[Dataset records]
★ ★ ★ ★ ★ ★ ★

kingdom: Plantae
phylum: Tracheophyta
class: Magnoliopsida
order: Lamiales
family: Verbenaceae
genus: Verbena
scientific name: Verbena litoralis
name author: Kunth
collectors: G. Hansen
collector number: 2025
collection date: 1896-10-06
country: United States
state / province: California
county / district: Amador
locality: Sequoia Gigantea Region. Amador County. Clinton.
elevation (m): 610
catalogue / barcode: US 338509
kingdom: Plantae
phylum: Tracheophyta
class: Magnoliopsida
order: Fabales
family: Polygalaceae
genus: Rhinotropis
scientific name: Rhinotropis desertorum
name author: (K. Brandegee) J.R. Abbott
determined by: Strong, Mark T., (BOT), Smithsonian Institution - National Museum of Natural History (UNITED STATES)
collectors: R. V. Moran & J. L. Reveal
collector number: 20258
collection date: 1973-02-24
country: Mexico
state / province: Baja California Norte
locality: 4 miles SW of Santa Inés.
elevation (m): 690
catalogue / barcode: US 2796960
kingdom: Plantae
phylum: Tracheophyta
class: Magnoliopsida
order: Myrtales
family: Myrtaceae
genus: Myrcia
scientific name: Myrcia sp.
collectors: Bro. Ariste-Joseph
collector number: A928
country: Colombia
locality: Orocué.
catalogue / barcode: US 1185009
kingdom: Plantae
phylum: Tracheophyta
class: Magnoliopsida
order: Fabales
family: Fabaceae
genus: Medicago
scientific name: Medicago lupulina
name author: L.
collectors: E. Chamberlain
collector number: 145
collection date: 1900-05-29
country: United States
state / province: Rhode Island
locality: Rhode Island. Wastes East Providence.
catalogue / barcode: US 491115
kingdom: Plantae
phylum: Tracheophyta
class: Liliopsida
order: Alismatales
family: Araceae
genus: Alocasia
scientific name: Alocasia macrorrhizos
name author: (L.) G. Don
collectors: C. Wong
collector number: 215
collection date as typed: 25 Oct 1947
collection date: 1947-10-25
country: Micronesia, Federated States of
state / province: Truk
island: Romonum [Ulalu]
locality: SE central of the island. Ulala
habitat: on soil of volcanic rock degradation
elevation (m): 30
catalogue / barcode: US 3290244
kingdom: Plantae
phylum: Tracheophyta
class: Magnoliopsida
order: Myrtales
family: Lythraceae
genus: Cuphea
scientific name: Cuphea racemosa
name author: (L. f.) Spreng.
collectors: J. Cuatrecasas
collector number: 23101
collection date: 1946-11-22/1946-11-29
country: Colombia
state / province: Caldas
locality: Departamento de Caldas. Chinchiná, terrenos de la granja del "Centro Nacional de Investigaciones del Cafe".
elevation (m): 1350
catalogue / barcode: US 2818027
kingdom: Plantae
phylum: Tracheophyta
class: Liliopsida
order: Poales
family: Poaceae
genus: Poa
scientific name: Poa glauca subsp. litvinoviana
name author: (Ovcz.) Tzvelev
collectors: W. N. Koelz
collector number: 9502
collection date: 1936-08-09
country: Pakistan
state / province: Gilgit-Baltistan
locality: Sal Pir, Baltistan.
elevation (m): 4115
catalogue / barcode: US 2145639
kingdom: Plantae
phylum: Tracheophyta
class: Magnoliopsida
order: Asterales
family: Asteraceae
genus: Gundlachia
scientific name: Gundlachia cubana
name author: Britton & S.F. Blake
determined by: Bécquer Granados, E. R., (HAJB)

★ ★ ★ ★ ★ ★ ★

### Problem requirements
Count the lines of the material above that contain the string "genus", treating case as significant, and give only the number.

### Exercise result
8